## TEXTO DE ESTUDO
------------------------

Não sendo o objetivo deste texto entrar em profunda análise crítica metodológica, gostava de salientar alguns pontos que a meu ver acabam por ter impacto em como interpretamos os resultados.
1. Os autores focam-se em passar a ideia de que alterações cognitivas decorrentes de alterações vasculares puras não são raras, e não são. Ainda assim, as alterações patológicas vasculares puras são aquelas que menos se repercutem clinicamente – quase metade dos doentes acabou por não apresentar qualquer alteração cognitiva! Portanto, foi um achado...
Daqui é precisa extrema cautela, pois necessariamente o envelhecimento dos órgãos e tecidos acontece e vamos sempre encontrar muitas alterações patológicas em doentes idosos. Mas daí a terem alguma relevância clínica e real vai uma grande distância, pelo que tenho sempre uma postura conservadora a priori. Descrevo alguns dos achados: Idade média à data de morte: 89.4 anos. Dos doentes com alterações vasculares puras, 58% não tinha qualquer alteração cognitiva à data da morte (17% tinha demência). Dos doentes com alterações neurodegenerativas puras, 32% não tinha alterações cognitivas à morte. Dos doentes com alterações mistas, apenas 22% não tinha nenhuma alteração cognitiva, e 57% tinha demência à data da morte! De todos, 32% morreram sem qualquer alteração cognitiva. De todas as demências, só 7.7% eram demências puras vasculares! 21.8% eram neurodegenerativas puras e as restantes demências mistas (estes últimos valores calculei-os eu pelos dados na tabela, acredito que os autores não os tenham apresentado por não lhes serem tão favoráveis).

------------------------

(Dados extraídos de uma coleção)
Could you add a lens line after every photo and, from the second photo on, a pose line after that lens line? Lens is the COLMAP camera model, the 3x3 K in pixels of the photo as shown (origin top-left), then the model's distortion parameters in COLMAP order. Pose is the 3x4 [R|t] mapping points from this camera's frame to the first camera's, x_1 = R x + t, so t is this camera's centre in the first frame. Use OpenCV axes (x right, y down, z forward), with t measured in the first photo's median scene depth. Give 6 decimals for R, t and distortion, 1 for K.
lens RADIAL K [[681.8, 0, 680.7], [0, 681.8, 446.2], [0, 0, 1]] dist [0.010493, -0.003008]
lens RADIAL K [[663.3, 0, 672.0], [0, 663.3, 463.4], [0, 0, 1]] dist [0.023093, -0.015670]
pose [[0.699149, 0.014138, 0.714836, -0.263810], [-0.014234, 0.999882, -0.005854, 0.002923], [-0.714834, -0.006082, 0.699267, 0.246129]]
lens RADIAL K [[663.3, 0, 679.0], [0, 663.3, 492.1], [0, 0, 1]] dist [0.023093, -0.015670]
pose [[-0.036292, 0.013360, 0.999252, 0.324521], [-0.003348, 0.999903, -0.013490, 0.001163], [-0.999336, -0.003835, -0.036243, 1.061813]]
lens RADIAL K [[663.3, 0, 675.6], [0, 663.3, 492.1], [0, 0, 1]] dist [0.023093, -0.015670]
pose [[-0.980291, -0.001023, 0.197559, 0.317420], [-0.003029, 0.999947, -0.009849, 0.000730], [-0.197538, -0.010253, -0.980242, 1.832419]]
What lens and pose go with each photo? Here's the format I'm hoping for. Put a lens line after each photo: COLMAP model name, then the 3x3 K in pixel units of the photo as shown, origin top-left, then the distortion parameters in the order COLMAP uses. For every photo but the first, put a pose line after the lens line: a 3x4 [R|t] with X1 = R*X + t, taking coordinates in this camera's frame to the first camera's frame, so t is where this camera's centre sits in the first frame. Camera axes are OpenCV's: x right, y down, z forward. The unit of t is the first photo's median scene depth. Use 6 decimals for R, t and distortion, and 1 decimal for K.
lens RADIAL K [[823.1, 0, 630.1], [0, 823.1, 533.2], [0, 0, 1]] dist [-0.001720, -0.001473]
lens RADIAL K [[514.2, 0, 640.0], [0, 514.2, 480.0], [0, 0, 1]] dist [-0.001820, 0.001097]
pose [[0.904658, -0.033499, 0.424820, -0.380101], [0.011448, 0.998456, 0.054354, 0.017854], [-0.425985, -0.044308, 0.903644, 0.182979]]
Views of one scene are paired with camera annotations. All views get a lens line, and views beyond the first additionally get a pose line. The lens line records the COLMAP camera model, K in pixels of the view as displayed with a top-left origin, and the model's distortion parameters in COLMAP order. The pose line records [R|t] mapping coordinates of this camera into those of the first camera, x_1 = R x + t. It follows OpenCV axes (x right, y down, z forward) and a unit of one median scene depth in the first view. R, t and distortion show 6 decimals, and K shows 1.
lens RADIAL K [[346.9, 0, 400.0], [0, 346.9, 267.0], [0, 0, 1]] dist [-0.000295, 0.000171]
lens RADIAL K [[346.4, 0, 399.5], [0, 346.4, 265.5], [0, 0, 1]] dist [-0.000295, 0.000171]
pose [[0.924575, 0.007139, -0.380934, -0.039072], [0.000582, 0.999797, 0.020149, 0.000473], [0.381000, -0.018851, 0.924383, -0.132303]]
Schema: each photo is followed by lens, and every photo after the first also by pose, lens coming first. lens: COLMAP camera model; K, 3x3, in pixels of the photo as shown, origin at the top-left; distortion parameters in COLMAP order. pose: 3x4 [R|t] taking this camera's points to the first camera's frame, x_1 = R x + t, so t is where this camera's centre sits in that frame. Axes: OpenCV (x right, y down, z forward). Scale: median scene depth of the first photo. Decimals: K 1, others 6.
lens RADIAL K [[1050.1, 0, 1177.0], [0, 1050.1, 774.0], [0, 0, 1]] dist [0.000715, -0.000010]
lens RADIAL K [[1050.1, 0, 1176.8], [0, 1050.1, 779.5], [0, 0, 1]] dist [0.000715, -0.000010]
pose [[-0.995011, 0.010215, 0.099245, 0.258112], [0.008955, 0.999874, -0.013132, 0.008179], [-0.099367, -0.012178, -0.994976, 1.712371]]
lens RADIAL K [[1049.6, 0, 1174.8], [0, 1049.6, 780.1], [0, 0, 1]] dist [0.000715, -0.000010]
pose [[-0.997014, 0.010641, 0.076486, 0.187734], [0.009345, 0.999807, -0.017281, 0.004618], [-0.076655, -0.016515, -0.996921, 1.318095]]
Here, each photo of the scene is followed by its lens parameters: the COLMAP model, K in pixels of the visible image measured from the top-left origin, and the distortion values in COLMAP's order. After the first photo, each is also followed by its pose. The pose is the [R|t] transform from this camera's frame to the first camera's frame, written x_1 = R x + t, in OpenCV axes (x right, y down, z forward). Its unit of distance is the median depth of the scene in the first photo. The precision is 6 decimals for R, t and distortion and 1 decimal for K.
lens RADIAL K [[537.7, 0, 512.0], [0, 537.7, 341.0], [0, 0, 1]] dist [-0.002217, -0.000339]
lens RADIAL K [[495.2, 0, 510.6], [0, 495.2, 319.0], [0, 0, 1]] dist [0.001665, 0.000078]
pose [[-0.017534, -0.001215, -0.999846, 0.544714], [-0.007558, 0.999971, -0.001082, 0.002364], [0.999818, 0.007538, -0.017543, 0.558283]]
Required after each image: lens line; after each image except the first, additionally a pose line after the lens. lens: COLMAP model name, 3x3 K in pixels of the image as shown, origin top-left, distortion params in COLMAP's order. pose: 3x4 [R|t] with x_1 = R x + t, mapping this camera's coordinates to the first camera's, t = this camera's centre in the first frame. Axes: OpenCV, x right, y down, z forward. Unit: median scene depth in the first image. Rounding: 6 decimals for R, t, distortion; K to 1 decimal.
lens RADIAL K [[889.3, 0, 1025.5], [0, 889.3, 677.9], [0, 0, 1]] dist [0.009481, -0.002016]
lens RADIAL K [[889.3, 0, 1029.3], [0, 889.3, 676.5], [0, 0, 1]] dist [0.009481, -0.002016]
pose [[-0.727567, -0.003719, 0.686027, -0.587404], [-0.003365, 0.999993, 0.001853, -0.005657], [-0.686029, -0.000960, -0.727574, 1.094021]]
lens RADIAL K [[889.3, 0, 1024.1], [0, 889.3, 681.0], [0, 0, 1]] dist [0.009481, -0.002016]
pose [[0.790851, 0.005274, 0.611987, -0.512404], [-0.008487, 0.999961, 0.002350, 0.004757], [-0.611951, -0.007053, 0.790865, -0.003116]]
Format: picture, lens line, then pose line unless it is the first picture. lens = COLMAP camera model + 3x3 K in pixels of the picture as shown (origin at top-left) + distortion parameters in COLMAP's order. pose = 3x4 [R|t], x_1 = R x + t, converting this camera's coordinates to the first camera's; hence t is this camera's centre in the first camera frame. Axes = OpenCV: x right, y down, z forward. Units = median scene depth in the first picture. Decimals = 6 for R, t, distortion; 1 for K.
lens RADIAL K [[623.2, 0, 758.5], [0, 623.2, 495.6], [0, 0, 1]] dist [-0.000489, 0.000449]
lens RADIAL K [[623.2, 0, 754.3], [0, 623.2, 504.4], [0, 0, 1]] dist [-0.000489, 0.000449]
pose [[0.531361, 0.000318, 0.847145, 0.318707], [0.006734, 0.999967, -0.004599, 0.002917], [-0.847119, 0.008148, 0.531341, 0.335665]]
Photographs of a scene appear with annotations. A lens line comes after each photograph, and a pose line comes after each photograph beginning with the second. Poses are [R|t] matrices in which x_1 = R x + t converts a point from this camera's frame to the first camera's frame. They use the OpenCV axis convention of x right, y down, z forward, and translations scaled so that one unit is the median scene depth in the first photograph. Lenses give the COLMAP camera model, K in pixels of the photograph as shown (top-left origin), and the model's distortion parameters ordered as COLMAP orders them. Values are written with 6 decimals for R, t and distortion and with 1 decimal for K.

------------------------

## O QUE SE PEDE
De acordo com o texto de estudo, que percentagem de todas as demências correspondia a demências puras vasculares? Os dados não têm qualquer papel nesta atividade.

## EXERCÍCIO RESOLVIDO
Só 7.7% de todas as demências eram demências puras vasculares.